Lorsque les restaurants étaient fermés, Toni Curdin Foppa a quand même versé à ses employés l’intégralité de leur salaire. De plus, ils recevaient également un pourboire mensuel de 100 francs. «J’ai renoncé à mon propre salaire pour investir dans l’équipe», confie le Grison. Mais il ne ménage pas ses paroles: «Les politiciens auraient dû indemniser les employés en chômage partiel à 100%, non pas à 80%. Il s’agit d’un échec de la part de nos politiques. C’est pourquoi nous avons maintenant un problème dans la branche.»

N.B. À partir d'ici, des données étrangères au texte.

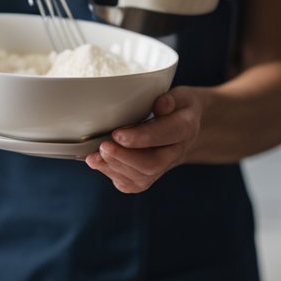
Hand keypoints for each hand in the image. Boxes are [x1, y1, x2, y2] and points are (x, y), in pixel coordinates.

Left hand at [84, 88, 205, 193]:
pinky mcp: (146, 179)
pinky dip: (110, 174)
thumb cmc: (176, 108)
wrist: (183, 131)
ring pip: (139, 178)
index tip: (118, 134)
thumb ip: (169, 100)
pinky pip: (129, 184)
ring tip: (94, 156)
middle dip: (124, 158)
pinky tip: (97, 162)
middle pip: (152, 164)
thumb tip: (160, 104)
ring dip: (114, 167)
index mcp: (185, 128)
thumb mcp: (179, 96)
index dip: (142, 137)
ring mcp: (162, 169)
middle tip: (103, 146)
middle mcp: (175, 154)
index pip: (167, 134)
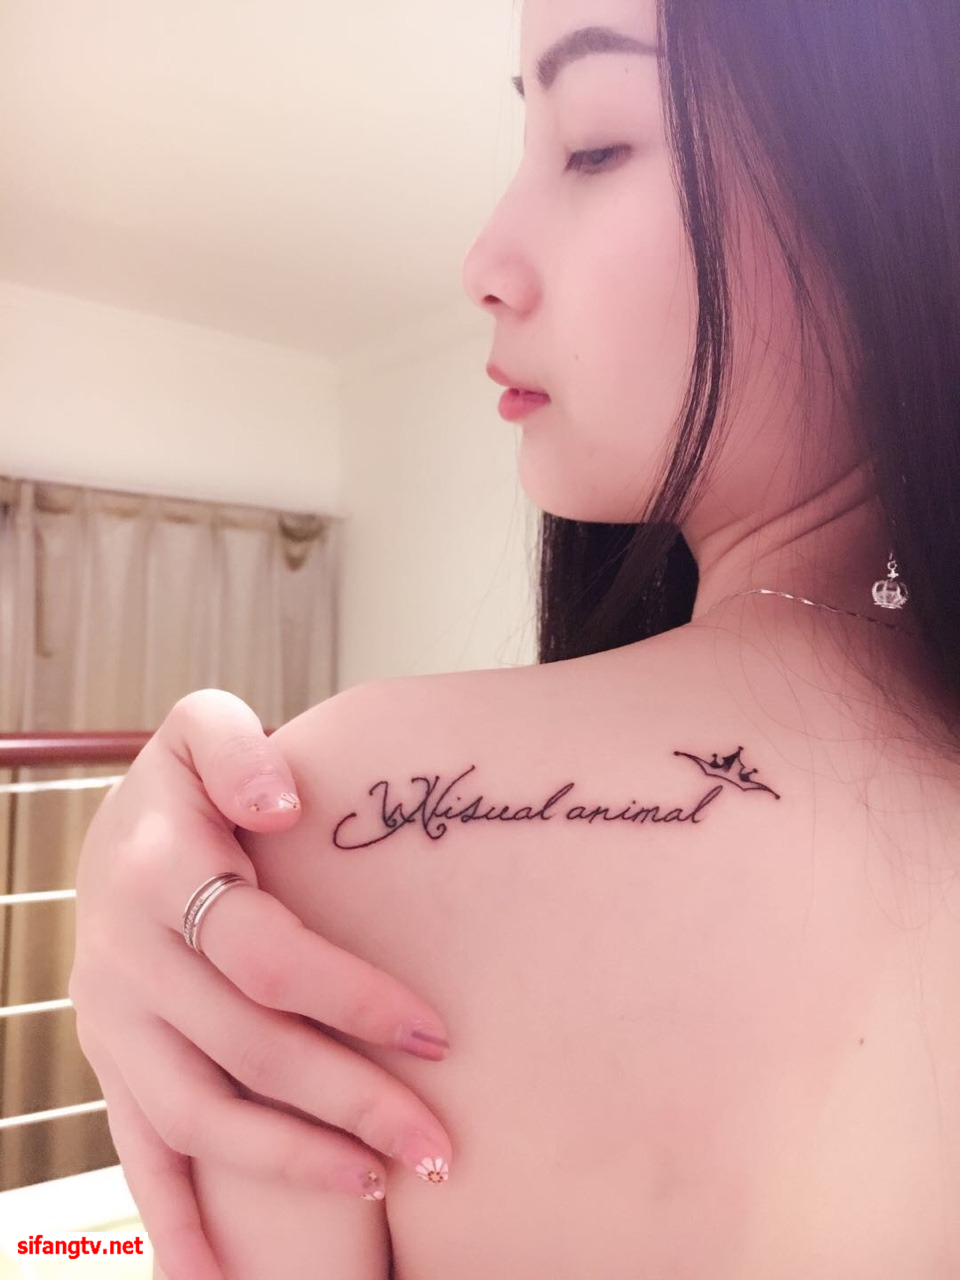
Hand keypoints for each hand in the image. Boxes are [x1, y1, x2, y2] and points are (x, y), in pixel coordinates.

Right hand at [69, 689, 453, 1279]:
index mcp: (158, 872)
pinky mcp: (111, 1066)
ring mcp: (113, 1023)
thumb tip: (282, 801)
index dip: (350, 996)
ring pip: (203, 1115)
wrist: (116, 834)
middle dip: (350, 1100)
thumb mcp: (201, 730)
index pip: (264, 954)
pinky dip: (178, 1224)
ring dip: (292, 1163)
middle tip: (439, 1144)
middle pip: (247, 1049)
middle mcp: (126, 958)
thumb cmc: (189, 786)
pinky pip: (138, 1154)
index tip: (437, 1031)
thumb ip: (236, 750)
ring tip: (383, 1184)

Le jeune manager se décrit comme un patron exigeant, un peu fou, et dont l’esprit s’échauffe aussi parfois. Il s’explique: «Je ne veux pas simplement embaucher quelqu’un, je veux des gens qui vont parcourir un bout de chemin avec nous, qui seront enthousiasmés par l’entreprise et le concept, puis faire en sorte que cela se réalise.» Dans ses établissements, il forme deux apprentis, et un troisième adolescent est à l’essai. «Les cuisiniers sont une espèce en voie de disparition. Nous devons investir dans l’avenir dès maintenant», souligne le restaurateur. Il imagine des campagnes d’affichage pour le recrutement d’apprentis et sait que la pénurie de travailleurs qualifiés repose sur un nombre insuffisant d’apprentis. Il est clair que les horaires de travail ne sont pas attractifs pour les jeunes qui veulent sortir le soir. «Mais il faut combattre les idées reçues et montrer les facettes passionnantes de la profession.» Selon Toni Curdin Foppa, il est essentiel que le personnel de service apprécie les plats qu’il apporte aux clients. «Les jeunes veulent être pris au sérieux.» Il donne l’impression de travailler dans la branche depuis vingt ans.

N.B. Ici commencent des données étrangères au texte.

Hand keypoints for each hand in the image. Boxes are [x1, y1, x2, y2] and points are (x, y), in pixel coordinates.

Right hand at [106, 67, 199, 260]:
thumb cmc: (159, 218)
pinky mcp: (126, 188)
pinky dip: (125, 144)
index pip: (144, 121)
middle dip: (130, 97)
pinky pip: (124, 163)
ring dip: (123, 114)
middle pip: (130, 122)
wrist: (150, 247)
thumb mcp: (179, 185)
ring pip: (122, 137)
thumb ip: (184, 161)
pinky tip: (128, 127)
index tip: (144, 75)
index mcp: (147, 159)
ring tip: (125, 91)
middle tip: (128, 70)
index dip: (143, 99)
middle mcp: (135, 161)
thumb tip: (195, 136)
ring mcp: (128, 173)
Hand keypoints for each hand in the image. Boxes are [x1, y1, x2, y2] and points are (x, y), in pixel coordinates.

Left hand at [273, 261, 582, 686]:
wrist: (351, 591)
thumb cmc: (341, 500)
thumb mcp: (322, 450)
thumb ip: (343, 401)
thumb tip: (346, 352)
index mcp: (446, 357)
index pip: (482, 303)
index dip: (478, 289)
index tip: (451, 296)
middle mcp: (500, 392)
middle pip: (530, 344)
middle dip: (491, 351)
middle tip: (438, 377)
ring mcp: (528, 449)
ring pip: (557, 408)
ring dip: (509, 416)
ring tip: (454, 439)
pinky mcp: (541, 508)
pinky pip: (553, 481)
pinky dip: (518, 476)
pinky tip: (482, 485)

Jusqu’à 50% d’apprentis en moins
GastroSuisse alerte depuis longtemps sur la pénurie de travailleurs qualifiés et sur le nombre trop faible de jeunes souhaitant effectuer un apprentissage dans la branche. A maintes reprises, la faîtière a mis en place des mesures pour contrer le problème. Cette tendance n’est pas nouvelle, mais la nécessité d’agir est aujourd’hui plus urgente que jamais, comme le signale Richard Decurtins, responsable intérimaire de la formation professionnelle chez GastroSuisse. «Actuellement, le nombre de contrats d’apprentissage signés dans les différents cantons est de 30 à 50% inférieur à celui de l’année passée. Nous contactons activement tous les groupes cibles, les entreprises, les étudiants, les parents, les écoles et les enseignants, afin de relancer la machine qui a été à l’arrêt durant cinq mois.» L’une des raisons de ce déclin spectaculaire: les jeunes voulaient explorer d’autres horizons, mais était pratiquement impossible en raison des mesures anti-Covid. Une des mesures immédiates: en cette année exceptionnelle, il est possible de signer des contrats d’apprentissage jusqu’en octobre au lieu d’août comme d’habitude. Et une bourse de places d’apprentissage a été lancée sur www.metiershotelresto.ch, avec l’appel suivant: «Formez les professionnels de demain – nous continuerons à dépendre de travailleurs qualifiés à l’avenir.»
Cet automne, en regard de la période de recrutement 2022-2023, GastroSuisse devrait lancer, avec le soutien financier d’HotellerieSuisse, une campagne nationale comprenant des journées de sensibilisation aux métiers de la branche dans les classes d’école. Le lundi et le mardi, les entreprises ouvriront leurs portes aux étudiants, et le troisième jour, les jeunes pourront se faire une idée plus concrète en s’immergeant. Selon Richard Decurtins, la faîtière essaie de trouver une date qui convienne tant à la Suisse alémanique qu’à la Suisse romande ainsi qu’au Tessin. L’espoir demeure donc que des entrepreneurs passionnés comme Toni Curdin Foppa sortent gagnants de cette offensive.